08 Mar 2021 3 minute read
Joan Laporta claims the win

A pro-independence politician has scored a second election victory in Catalonia in less than a month, this time in the contest to become president of Barcelona football club.

Just as pro-independence parties won more than 50% in last month’s Catalan parliament elections, so Joan Laporta, a former member of the parliament, has won the race to lead the country’s second most important institution with 54%.

The Barcelona-born lawyer, who was president when the club won their first treble under Pep Guardiola, has returned on a promise to “bring Barça to the top of the world again” in sporting terms but also to act as “ambassadors of Catalonia to the world”.

That role isn’t new to Barcelona football club – former manager Bobby Robson once said: “Catalonia is a country and Barcelona is its army.”
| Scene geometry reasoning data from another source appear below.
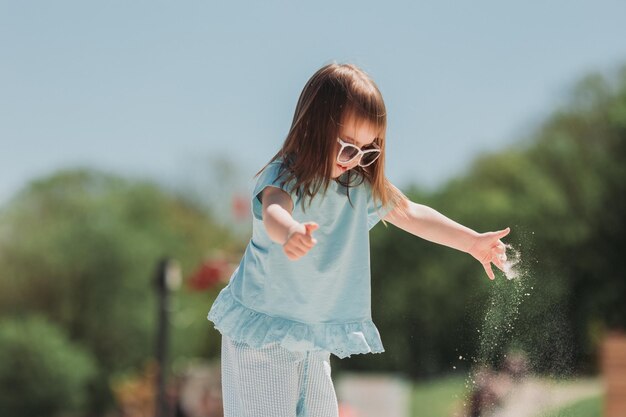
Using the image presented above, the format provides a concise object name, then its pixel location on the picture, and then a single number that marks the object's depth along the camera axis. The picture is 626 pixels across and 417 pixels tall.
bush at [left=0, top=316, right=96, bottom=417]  20.16
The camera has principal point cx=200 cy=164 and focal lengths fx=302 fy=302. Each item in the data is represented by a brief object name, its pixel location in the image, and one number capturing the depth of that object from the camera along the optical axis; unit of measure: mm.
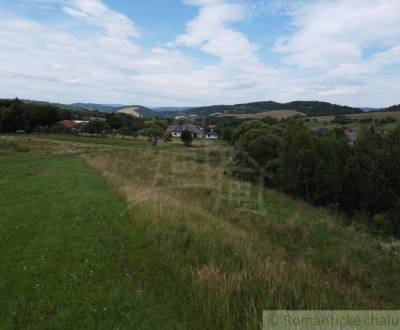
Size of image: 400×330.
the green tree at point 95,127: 87438
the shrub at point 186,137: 72562
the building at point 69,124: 90938
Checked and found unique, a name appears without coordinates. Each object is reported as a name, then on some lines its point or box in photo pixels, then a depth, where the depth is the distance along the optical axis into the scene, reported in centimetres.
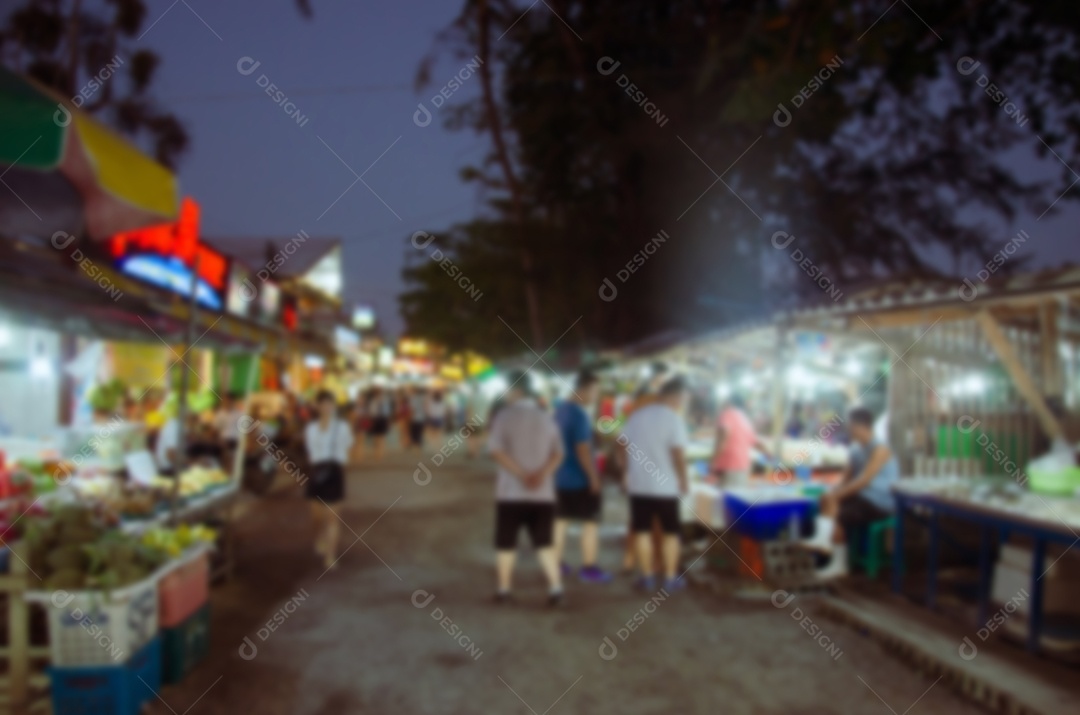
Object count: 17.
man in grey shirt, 646
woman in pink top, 845
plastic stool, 736
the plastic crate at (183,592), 473
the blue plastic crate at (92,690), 399
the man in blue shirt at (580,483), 739
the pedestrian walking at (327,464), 777
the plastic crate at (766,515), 727
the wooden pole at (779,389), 839
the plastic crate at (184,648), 475
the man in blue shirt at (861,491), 693
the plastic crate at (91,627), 402
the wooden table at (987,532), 499
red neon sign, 1117
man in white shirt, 684
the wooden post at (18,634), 433
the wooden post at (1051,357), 689
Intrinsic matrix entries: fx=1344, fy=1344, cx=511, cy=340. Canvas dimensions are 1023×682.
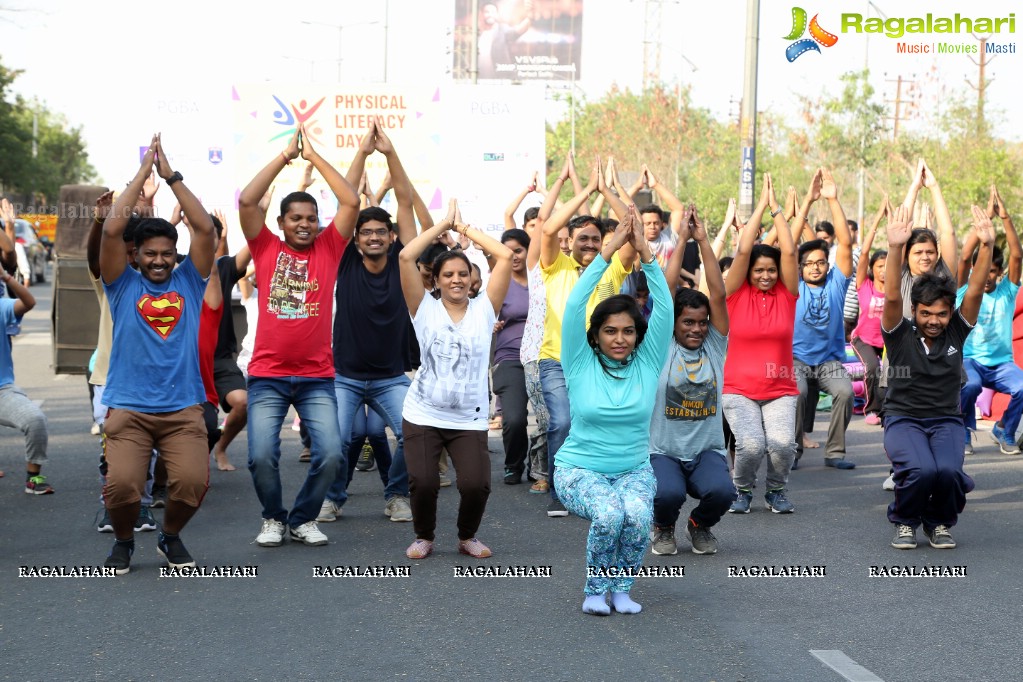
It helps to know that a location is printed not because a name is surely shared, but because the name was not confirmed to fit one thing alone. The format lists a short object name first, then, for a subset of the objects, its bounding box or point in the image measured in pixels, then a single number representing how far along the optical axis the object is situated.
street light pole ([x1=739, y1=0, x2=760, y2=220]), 18.11
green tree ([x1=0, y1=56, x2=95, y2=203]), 48.88
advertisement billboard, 77.56
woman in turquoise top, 6.46
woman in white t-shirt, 7.52
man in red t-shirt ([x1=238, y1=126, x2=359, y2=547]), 7.71
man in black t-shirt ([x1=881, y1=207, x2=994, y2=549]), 7.95
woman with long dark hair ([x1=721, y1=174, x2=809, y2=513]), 8.80
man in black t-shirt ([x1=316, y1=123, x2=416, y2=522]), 8.43
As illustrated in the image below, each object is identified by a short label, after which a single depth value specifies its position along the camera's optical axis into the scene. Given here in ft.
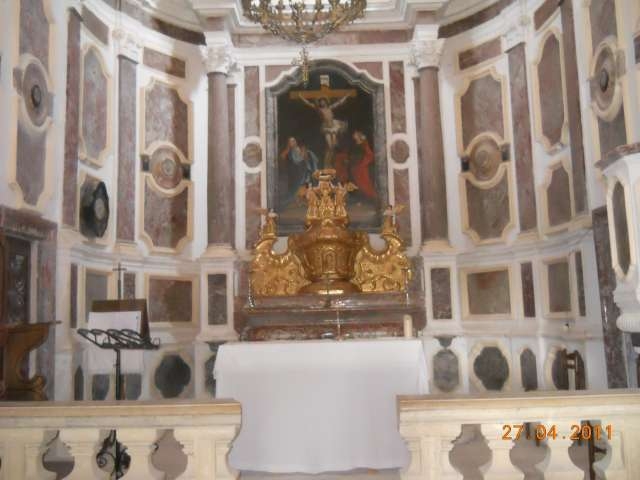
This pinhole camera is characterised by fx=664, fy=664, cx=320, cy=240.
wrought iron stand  15.19
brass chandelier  23.85
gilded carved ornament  33.19
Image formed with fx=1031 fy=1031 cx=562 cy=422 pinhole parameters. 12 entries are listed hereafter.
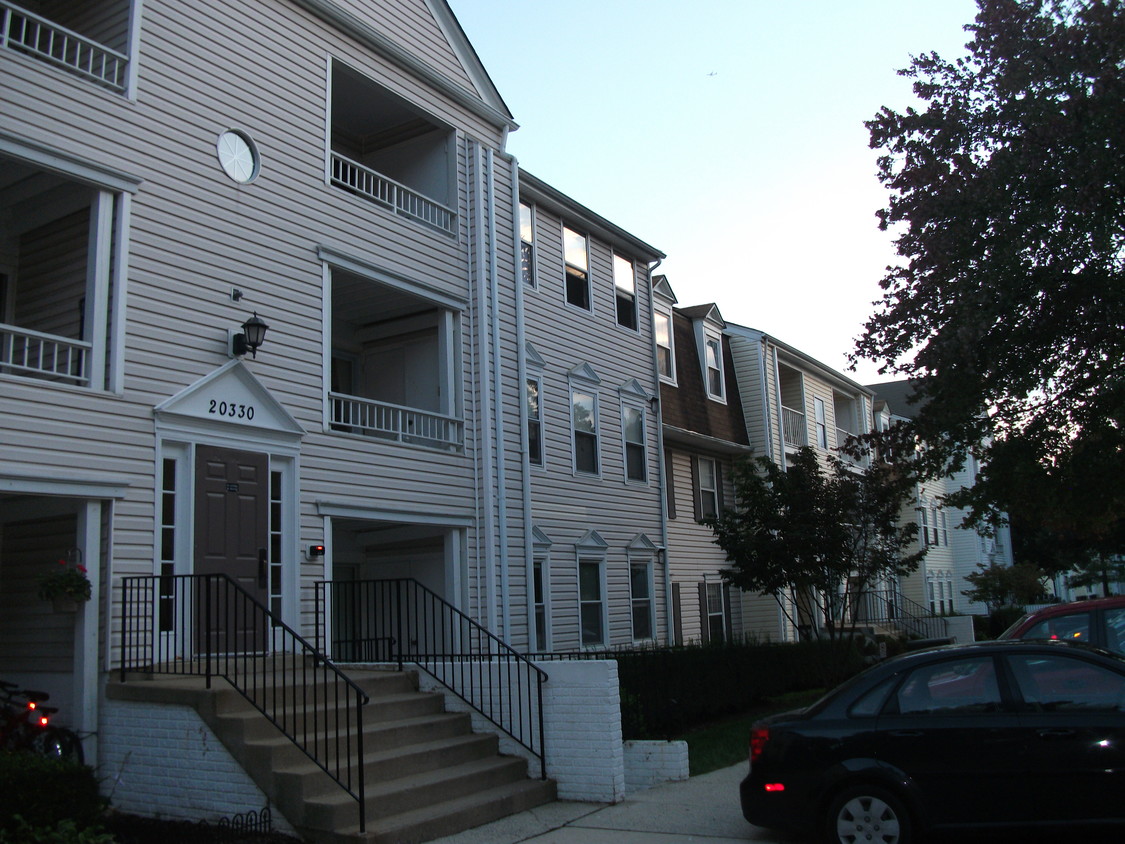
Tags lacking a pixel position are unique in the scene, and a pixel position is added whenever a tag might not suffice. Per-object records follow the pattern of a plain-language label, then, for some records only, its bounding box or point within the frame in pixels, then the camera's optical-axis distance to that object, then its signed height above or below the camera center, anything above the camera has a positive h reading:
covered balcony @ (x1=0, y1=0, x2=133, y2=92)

At the famous Camp Nou stadium, fans begin chanting for independence at the same moment in each match – 17:14 – which represents the year Catalonia lost its independence.
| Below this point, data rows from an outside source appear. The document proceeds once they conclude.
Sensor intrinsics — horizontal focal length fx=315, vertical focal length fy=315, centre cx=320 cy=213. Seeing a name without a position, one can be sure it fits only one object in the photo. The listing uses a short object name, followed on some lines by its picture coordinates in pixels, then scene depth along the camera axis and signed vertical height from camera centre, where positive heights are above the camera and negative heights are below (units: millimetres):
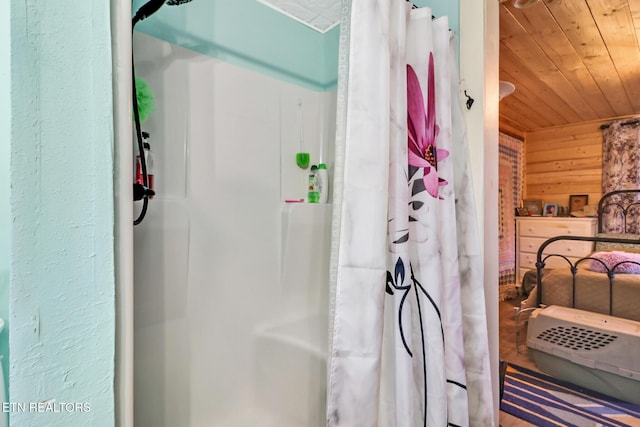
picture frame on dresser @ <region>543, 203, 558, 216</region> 4289 +45
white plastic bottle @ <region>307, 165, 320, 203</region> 1434 +115
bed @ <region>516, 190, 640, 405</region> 1873 -722
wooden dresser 3725 -316
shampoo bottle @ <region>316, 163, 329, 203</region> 1429 +131
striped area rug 1704 -1123
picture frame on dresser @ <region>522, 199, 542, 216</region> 4453 +89
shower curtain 745 -68
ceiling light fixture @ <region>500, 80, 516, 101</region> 1348 +543
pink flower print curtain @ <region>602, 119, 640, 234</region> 3721 +531
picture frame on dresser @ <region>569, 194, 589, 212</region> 4133 +149
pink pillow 2396 -393
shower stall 1021 -45
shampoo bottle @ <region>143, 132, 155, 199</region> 986 +161
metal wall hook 1084 +383
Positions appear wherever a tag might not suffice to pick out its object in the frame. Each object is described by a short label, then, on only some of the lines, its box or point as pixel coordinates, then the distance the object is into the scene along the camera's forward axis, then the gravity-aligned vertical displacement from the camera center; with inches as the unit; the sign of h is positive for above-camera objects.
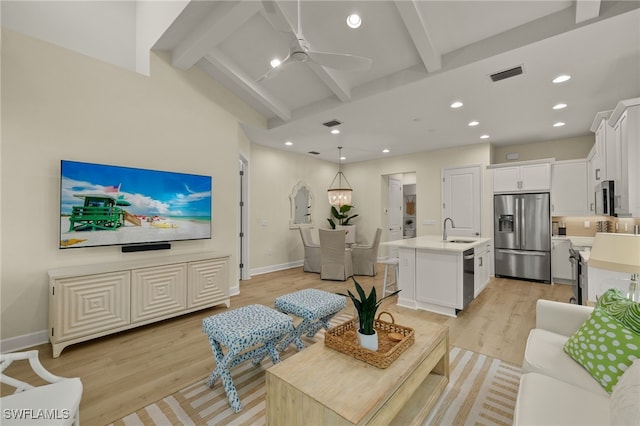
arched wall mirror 261.3 +10.9
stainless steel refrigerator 195.6 -14.2
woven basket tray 57.3 -29.4
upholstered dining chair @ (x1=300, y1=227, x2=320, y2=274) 232.4 -32.1
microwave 113.1 +8.1
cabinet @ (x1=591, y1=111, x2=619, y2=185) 115.5 +31.3
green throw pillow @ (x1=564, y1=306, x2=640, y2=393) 51.8 -26.5
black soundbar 126.0 -14.6
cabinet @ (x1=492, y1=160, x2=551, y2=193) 196.5 +29.6
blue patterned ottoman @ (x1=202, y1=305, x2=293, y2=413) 70.6 -31.7
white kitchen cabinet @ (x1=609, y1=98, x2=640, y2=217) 93.6 +21.3
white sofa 45.0 -32.5
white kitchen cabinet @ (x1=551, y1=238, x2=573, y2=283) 190.7 -31.1
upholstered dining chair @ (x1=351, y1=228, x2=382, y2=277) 217.6 -34.0
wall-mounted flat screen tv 111.2 +5.2
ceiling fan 79.8 +52.0
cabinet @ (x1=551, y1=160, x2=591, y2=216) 190.1 +20.1
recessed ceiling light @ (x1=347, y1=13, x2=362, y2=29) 101.6 +73.8
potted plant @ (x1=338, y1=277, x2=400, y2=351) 60.9 -23.4
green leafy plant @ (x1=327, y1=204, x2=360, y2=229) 263.4 +0.7
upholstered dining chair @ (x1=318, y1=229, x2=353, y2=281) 203.5 -28.8
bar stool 157.9 -29.8
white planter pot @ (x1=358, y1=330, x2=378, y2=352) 60.8 -27.8
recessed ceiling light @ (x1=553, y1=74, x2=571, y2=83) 120.7 +61.9
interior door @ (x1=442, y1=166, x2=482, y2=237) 226.2 +14.9
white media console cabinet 98.5 -32.1
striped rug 67.0 -49.6
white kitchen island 133.3 -29.8
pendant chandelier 235.6 +17.8
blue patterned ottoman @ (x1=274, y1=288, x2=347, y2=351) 91.9 -31.5
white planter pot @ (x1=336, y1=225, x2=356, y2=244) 274.7 -16.8
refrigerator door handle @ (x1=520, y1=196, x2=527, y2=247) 201.9 -9.8
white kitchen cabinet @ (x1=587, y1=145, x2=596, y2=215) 177.4 +22.4
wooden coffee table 46.1 -31.2
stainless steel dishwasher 133.6 -29.7
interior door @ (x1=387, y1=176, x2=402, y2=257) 300.2 +7.3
But the ambassadorial role played by Barcelona, which remains the richest club in the world despite a recent dip in form and has over 100,000 members, is even more significant in the current political context.
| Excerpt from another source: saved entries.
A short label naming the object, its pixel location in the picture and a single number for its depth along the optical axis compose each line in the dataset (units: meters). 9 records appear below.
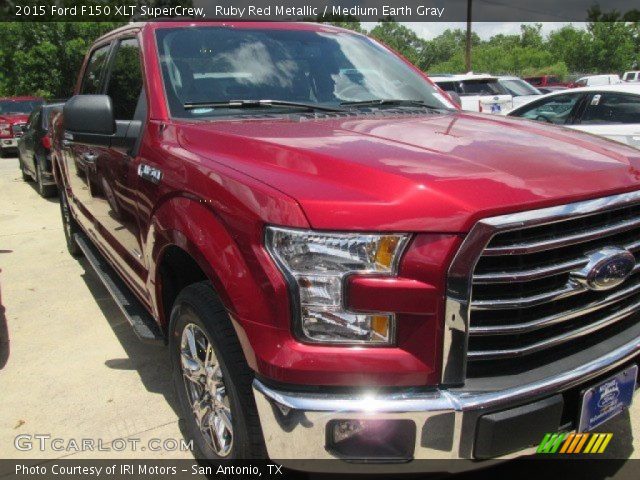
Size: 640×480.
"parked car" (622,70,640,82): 31.64
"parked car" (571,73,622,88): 27.26
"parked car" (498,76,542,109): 16.45
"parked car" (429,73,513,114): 14.35
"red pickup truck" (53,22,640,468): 1.77
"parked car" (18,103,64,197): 9.62
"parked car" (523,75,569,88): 33.72
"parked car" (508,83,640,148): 7.21
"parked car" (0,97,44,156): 16.41
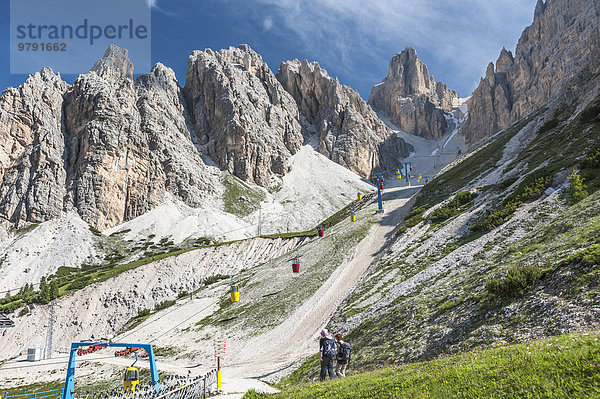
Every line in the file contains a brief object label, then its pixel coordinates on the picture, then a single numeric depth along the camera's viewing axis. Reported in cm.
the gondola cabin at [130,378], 1920
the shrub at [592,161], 2620
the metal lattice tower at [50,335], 6871
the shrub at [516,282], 1396
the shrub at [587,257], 1221
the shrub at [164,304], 7088
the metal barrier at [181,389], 1604
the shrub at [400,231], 4759
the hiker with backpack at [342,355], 1665
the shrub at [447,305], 1740
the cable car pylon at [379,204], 7418
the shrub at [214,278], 7957
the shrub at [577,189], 2266
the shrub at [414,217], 4691
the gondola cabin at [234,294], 5416
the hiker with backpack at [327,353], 1662
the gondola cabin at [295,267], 5210
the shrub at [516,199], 2855
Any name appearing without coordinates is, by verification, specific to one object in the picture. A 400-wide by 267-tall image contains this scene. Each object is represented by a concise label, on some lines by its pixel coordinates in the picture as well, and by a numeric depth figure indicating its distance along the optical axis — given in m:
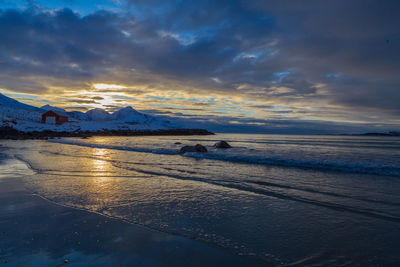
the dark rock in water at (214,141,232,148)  21.17
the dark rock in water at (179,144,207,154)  17.64
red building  69.75
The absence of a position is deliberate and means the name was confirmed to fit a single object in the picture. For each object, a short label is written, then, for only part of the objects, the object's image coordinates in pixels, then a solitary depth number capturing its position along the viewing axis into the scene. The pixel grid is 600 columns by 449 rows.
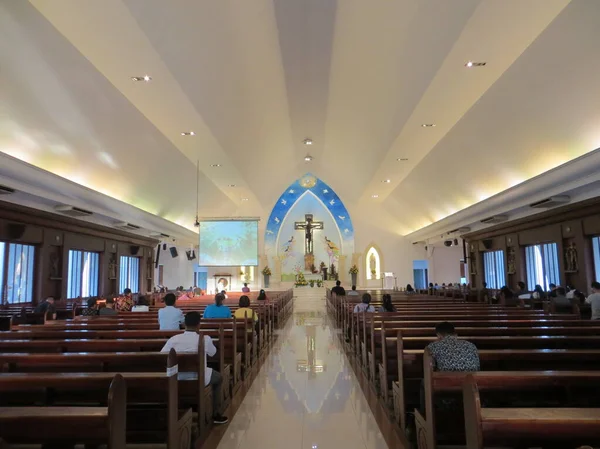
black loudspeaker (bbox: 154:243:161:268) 15.37
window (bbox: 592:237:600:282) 8.31
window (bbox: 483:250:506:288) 12.46
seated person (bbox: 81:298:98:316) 6.66
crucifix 20.94
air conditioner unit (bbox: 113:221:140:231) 10.85
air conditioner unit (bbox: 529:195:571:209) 7.79
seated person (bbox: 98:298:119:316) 6.45
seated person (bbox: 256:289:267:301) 9.78
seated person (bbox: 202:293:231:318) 5.57
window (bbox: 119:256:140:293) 13.16
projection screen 11.73
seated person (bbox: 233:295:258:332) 5.95
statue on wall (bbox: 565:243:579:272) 8.76
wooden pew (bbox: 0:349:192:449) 2.13
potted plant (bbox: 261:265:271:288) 19.28
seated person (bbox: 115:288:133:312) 8.20
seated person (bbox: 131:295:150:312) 7.51
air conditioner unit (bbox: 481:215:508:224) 10.42
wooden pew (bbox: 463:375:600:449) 1.50
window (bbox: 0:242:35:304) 7.99
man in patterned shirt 2.58
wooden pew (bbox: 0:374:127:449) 1.59
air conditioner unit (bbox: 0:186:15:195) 6.39
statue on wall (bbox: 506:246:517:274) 11.37
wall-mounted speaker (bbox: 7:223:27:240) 7.79
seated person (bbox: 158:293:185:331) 4.57
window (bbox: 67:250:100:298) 10.39
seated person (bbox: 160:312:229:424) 3.14
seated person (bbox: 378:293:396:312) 6.01
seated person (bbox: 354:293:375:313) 6.15
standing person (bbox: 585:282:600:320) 5.71
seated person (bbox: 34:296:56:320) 6.28
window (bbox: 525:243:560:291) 9.93
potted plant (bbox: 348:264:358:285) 19.20
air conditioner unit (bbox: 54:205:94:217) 8.29
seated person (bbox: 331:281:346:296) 11.47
The last Catalan foreign minister, Raul Romeva, is serving a 12-year prison sentence for his part in organising the 2017 independence referendum, the last Spanish government closed Catalonia’s embassies around the world and the European Parliament is today expected to vote to remove the immunity of three Catalan MEPs, including former president Carles Puigdemont.

“We want a Club and a President who are ambassadors of Catalonia to the world, committed to the Catalan language, to the values of the country,” states Laporta’s programme.

“Violation of rights and freedoms that have happened and are happening in our country are condemned. In Catalonia we will always be by the side of the shared causes that dignify us as a nation.”


While the two other candidates were also in favour of independence, Laporta has been by far the most outspoken on the issue.

“The process of Catalan independence is irreversible,” he has said on his Twitter account, where his name is accompanied by a yellow ribbon, the Catalan independence symbol for which Guardiola is well known for wearing.

Support for independence has increased rapidly in Catalonia over the last decade but Laporta was an early adopter, joining the now defunct Partit per la Independència in the mid-1990s.

He has described Barcelona as the unofficial national team of Catalonia and, during his first term as president, had the Spanish flag removed from the club’s famous La Masia academy which developed the likes of Lionel Messi.

After his second term as president ended in 2010, Laporta helped found the Catalan Solidarity for Independence party and was one of four members elected to the Catalan parliament later that year, a position he held until elections just two years later.

He continued his career in politics as a member of the Barcelona city council until 2015, when he lost to Josep Bartomeu in a bid to regain the presidency of the football club.

Ultimately, it was Barcelona’s dependency problems on the pitch rather than Catalan independence that proved crucial to Laporta’s re-election.

Bartomeu resigned in October after falling out with Lionel Messi. Laporta has promised to “do everything to ensure Messi continues.”